3 Post-Computation Exceptions

If a final result is not produced during the pre-computation phase, then control is passed to one of the following, which computes an unrounded value:

  • arm-binary-comp(op, a, b, FPSCR, F)

  • arm-sqrt-comp(a, FPSCR, F)

  • arm-fma-comp(a, b, c, FPSCR, F)

If the computed value is infinite or 0, then execution is terminated. No flags are set and the sign of the result is determined by the signs of the operands and the rounding mode \({\mathcal {R}} = \text{FPSCR}[23:22]\) as described in Sect. 12.4.

Otherwise, the precise mathematical result of the operation is a finite nonzero value u. This value is passed to the common function

$$\displaystyle \begin{aligned} \text{\textit{arm-post-comp}}(u, \mathit{FPSCR}, F), \end{aligned}$$

which performs the rounding and detects exceptions as described below. Note that in addition to the absence of exception masks, there are several departures from SSE behavior in the detection and handling of underflow.

Unless u is a denormal, it is rounded according to the rounding mode \({\mathcal {R}}\) and the precision p of the data format f, producing a value \(r = \mathit {rnd}(u, {\mathcal {R}}, p)\). The returned value and the setting of exception flags are determined by the following case analysis. In all cases, the setting of a flag is understood to be contingent on the value of the corresponding trap enable bit, except in a certain case of underflow as noted below.

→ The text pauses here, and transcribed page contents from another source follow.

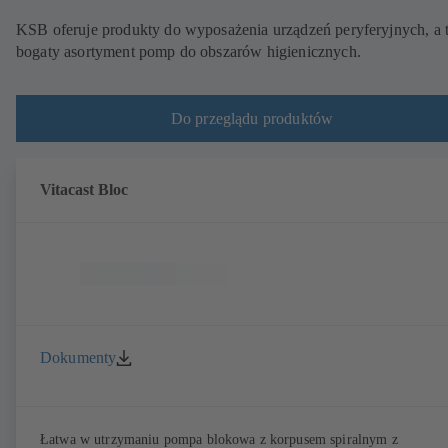
KSB oferuje produkty do wyposażenia urządzeń peryferyjnych, a 
bogaty asortyment pomp do obszarów higienicznych.
Do przeglądu produktów
Vitacast Bloc
Dokumenty
Łatwa w utrzymaniu pompa blokowa z korpusem spiralnym z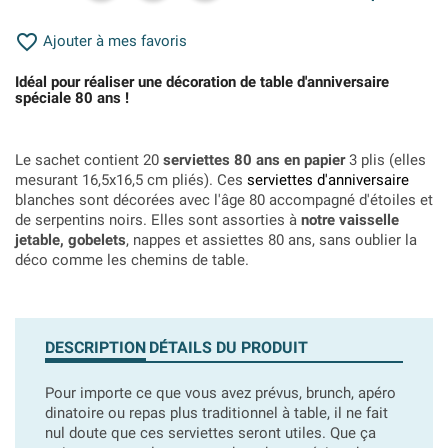

Ajouter à mes favoris
Idéal pour réaliser une décoration de table d'anniversaire
spéciale 80 ans !
Le sachet contient 20
serviettes 80 ans en papier
3 plis (elles
mesurant 16,5x16,5 cm pliés). Ces
serviettes d'anniversaire
blanches sont décorées avec l'âge 80 accompagné d'étoiles et
de serpentins noirs. Elles sont assorties à
notre vaisselle
jetable, gobelets
, nappes et assiettes 80 ans, sans oublier la
déco comme les chemins de table.
DESCRIPTION
DÉTAILS DU PRODUIT
Pour importe ce que vous avez prévus, brunch, apéro
dinatoire ou repas plus traditionnel à table, il ne fait
nul doute que ces serviettes seront utiles. Que ça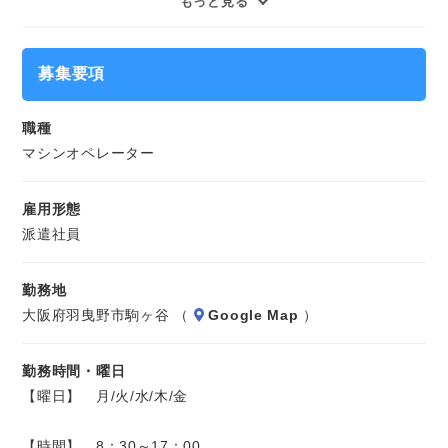
もっと見る
げ・エアーで余分なもの取り除きます。
軽金属を扱っているため重量物はありません。
募集要項
※長期のお仕事です。
職種
マシンオペレーター
雇用形態
派遣社員
勤務地
大阪府羽曳野市駒ヶ谷 （
Google Map
）
勤務時間・曜日
【曜日】 月/火/水/木/金
【時間】 8：30～17：00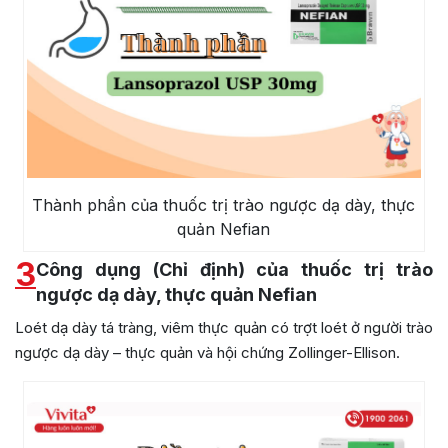
Thành phần của thuốc trị trào ngược dạ dày, thực
quản Nefian
3
Công dụng (Chỉ định) của thuốc trị trào
ngược dạ dày, thực quản Nefian
Loét dạ dày tá tràng, viêm thực quản có trợt loét ở người trào
ngược dạ dày – thực quản và hội chứng Zollinger-Ellison.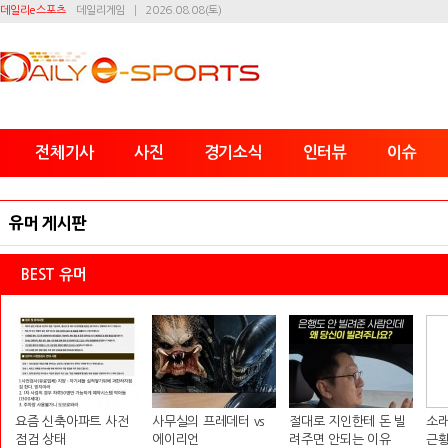
데일리e스포츠
데일리게임
2026.08.08(토)
전체기사
사진
경기소식
인터뷰
이슈
유머 게시판
BEST 유머
요즘 신축아파트 사전
사무실의 프레데터 vs
절대로 지인한테 돈 빌
소래
점검 상태
에이리언
려주면 안되는 이유
근황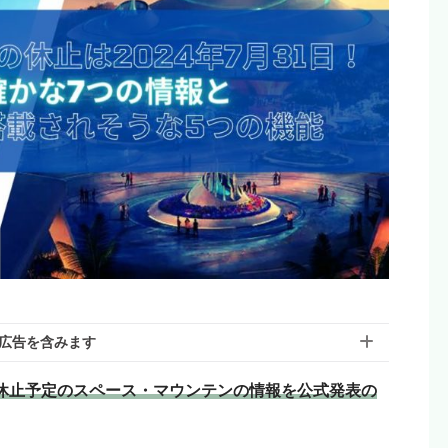
広告を含みます
ため休止予定のスペース・マウンテンの情報を公式発表の
含んでいる場合があります。モヨのことを「応援しても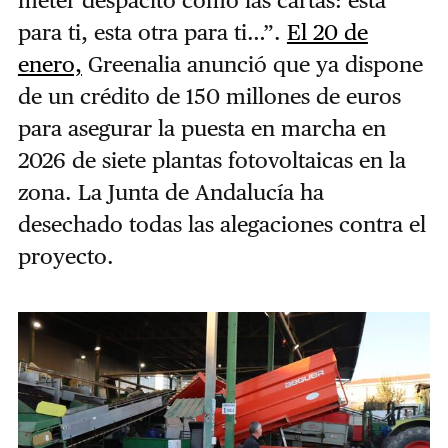
para ti, esta otra para ti…”.
El 20 de
enero,
Greenalia anunció que ya dispone
de un crédito de 150 millones de euros
para asegurar la puesta en marcha en
2026 de siete plantas fotovoltaicas en la
zona. La Junta de Andalucía ha
desechado todas las alegaciones contra el
proyecto.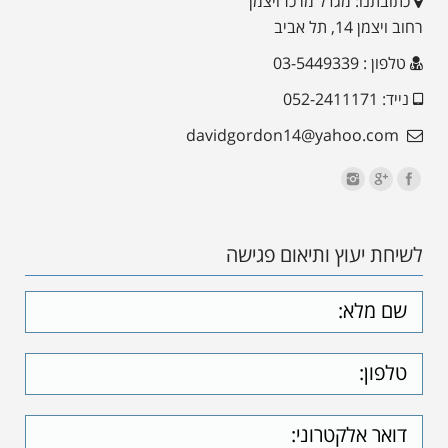
כתובתנו: מגדל מרכז ויצמן
רחוב ויצמן 14, תל אביב
טלפון : 03-5449339
נייד: 052-2411171
davidgordon14@yahoo.com
לשיחת יעוץ ותיאום פגישה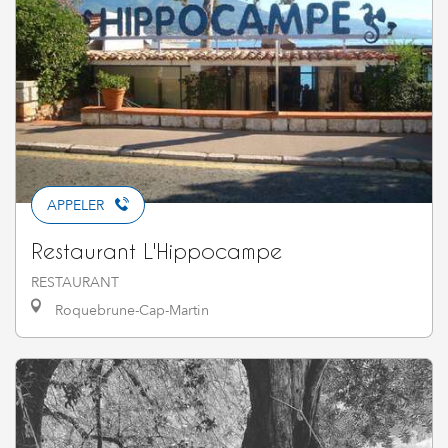
APPELER
Restaurant L'Hippocampe
RESTAURANT
Roquebrune-Cap-Martin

  • Overflow (r is above the normal range of the target format, i.e., |r| > lpn(F)):

    In all cases, OFC and IXC are set. The result depends on \({\mathcal {R}}\) and the sign of r.

    If (a) \({\mathcal {R}} = \mathit {RNE}\), (b) \({\mathcal {R}} = \mathit {RUP}\) and r > 0, or (c) \({\mathcal {R}} = \mathit {RDN}\) and r < 0, then the final result is an infinity with the sign of r.

    Otherwise, the result is the encoding of the maximum normal value for the target format, ±lpn(F), with the sign of r.

  • Underflow, which is detected before rounding (u is below the normal range, i.e., 0 < |u| < spn(F)):

    If FZ = 1 and F is SP or DP, then UFC is set. (IXC is not set.) UFE is ignored in this case, and FZ is ignored if F is HP. The final result is a zero with the sign of u.

    If FZ = 0 or F is HP, then u is rounded to produce \(d = \mathit {drnd}(u, {\mathcal {R}}, F)\), which may be a denormal value, 0, or the smallest normal, ±spn(F). If d ≠ u, then both UFC and IXC are set; otherwise, neither flag is modified. The final result is the encoding of d, with the sign of u if d = 0.

  • Normal Case (u and r are both within the normal range):

    If r ≠ u, then IXC is set. The final result is the normal encoding of r.